* [Provided passage]
──────

The Posit/RStudio Consumer Pathway is a course that will help you use RStudio and other Posit products to understand Posit Shiny web-apps that were created by developers.
What You Will Learn
- Learn how to install Shiny.
- Tour the user interface.
- Visit the Shiny Dev Center to explore the possibilities of using Shiny with Posit.
- View and interact with web applications.
The Posit/RStudio Developer Pathway is a series of courses that will help you use RStudio and other Posit products to develop your own packages, interactive web applications, and web-based visualizations.
What You Will Learn
- Learn the basics of R Markdown and how to share your code.
- Create your own R packages.
- Build interactive web apps and visualizations using Plotly, R, and Shiny,
- Learn to connect to and query databases.
These courses explore advanced or specialized Posit/RStudio topics once you have mastered the fundamentals.
Tableau
Tableau enables a seamless end-to-end analytics experience, from preparing data, to building and sourcing dashboards, to publishing and sharing content. Tableau is ideal for exploring large data sets and transforming them into compelling visualizations and reports.
Tableau is a business intelligence tool that helps teams visualize and understand their data quickly. The tool seamlessly integrates with a range of data sources and servers, which allows users to easily handle large, heterogeneous datasets and identify hidden trends.
Tableau is a great option for users seeking to turn large datasets into compelling visualizations with robust drill-down capabilities. Before jumping into the learning pathways, consider reviewing your agency's access instructions for Tableau Desktop and Server.
The Tableau Core Curriculum is a series of foundational courses to help you learn key concepts and prepare you to visualize data with Tableau.
What You Will Learn
- Understand Tableau's key features.
- Learn how to navigate the Tableau interface.
- Learn how to create simple visualizations and dashboards.
- Learn how to share your work with colleagues.
The Tableau Developer Pathway is a series of courses that will help you leverage Tableau's advanced functionalities, such as calculations and data manipulation.
Some of the courses include datasets for download, so consider downloading them to follow along in your own environment.
What You Will Learn
- Understand the syntax for calculations.
- Leverage the calculations feature in Tableau.
- Learn to use parameters to create interactive visualizations.
- Create and use parameters for audience interactivity with your work.
- Embed using the JavaScript API.
- Add extensions to a dashboard.

──────

* [Data for review]
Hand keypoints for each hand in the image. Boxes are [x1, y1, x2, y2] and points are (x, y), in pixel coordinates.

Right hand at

──────

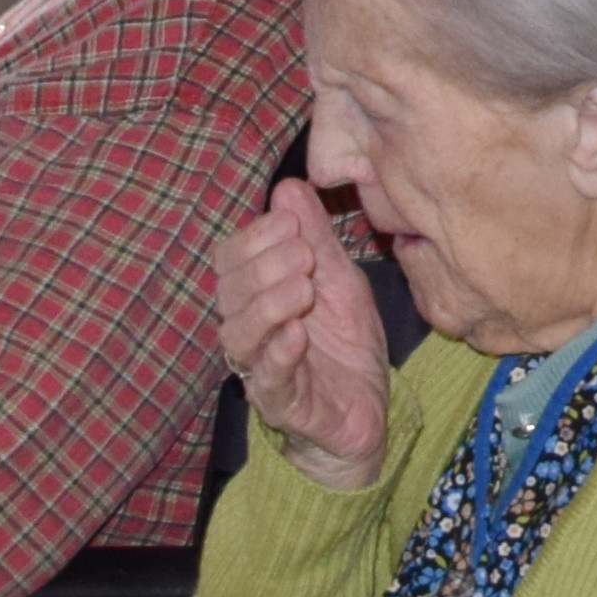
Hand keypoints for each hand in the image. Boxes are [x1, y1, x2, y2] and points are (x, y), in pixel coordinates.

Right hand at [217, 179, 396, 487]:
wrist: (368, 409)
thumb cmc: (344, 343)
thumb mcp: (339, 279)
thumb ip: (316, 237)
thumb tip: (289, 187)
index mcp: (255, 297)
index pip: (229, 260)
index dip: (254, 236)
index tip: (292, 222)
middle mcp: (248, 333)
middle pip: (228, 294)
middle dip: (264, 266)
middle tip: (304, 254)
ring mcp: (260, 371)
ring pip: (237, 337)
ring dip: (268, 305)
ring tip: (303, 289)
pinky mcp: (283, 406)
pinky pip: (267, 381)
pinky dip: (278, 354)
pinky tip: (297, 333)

──────

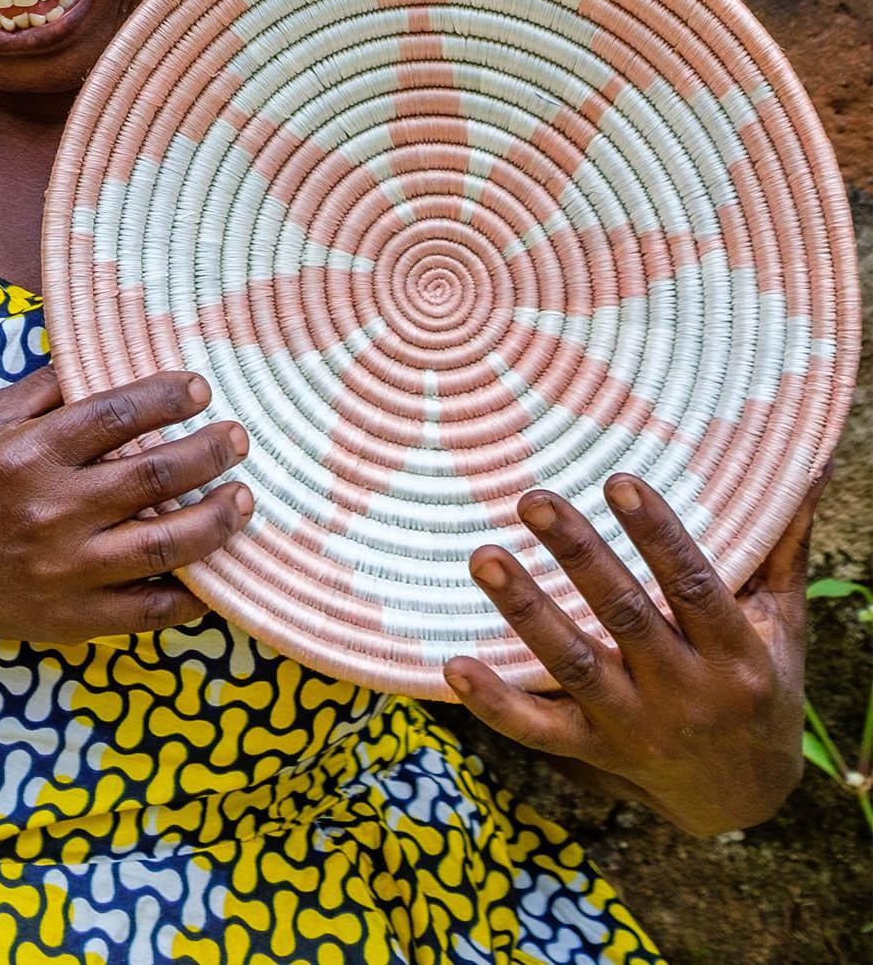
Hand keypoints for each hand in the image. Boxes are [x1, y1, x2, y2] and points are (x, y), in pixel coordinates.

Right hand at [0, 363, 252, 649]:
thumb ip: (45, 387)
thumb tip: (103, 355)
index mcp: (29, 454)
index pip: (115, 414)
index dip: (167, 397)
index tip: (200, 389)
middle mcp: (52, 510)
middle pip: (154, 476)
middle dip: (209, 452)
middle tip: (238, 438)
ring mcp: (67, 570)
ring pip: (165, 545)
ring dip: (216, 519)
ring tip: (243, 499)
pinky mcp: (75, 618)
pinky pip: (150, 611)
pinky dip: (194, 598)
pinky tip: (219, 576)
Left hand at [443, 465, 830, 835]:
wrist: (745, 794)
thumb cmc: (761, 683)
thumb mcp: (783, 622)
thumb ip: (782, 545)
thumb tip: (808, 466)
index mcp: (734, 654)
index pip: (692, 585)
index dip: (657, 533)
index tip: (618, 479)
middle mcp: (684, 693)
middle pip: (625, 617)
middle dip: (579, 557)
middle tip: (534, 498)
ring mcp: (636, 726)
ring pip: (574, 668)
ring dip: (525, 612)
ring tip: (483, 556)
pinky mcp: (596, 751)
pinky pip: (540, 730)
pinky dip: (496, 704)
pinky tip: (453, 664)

──────

* [Actions to take]
1. Please set down the passage on Posit and Tableau learning pathways word for word, beginning at the words "- Learn to use" and stopping after "the JavaScript API.".
2. Take the passage on Posit and Tableau learning pathways further, continuing from its final line.

* [Responses by item number]
1.
- Learn to use parameters to create interactive visualizations.
- Create and use parameters for audience interactivity with your work.
- Embed using the JavaScript API.

2.
- Develop dashboard extensions.
- Leverage the Tableau Server REST API to manage your resources.
These courses explore advanced or specialized topics once you have mastered the fundamentals.
Azure Data Factory
Azure Data Factory is a cloud-based extract, transform, load, and data integration service that allows users to move data from one source to another. This application can help organize multiple activities into a single pipeline.
Azure Data Factory is a cloud-based extract, transform, load, and data integration service that allows you to create data-driven workflows, called data pipelines.
With this tool, you can orchestrate multiple activities, such as moving and transforming data, within a single data pipeline. You can also manage, deploy, and schedule activities to run at specific intervals. This can help you complete complex, multi-step processes at once—significantly reducing the time it takes for you to complete your overall workload.
Currently, we only have suggested courses for the Azure Data Factory Core Curriculum pathway. Check back later for more role-based pathways.
The Azure Data Factory Core Curriculum is a collection of foundational courses paired with hands-on activities. You will complete activities in the Azure Data Factory sandbox (training environment). Together, these materials will help you learn key concepts and prepare you to use Azure Data Factory.
What You Will Learn
- Understand Azure Data Factory's components and value.
- Explain the data factory process.
- Describe data integration patterns.
- Use linked services and datasets.
- Describe data ingestion methods and security considerations.
- Understand and manage different types of integration runtimes.
- Create data factory activities and pipelines in your agency's Azure Data Factory sandbox.
- Extract data from its original source.
- Transform data by unzipping it and ensuring appropriate file paths.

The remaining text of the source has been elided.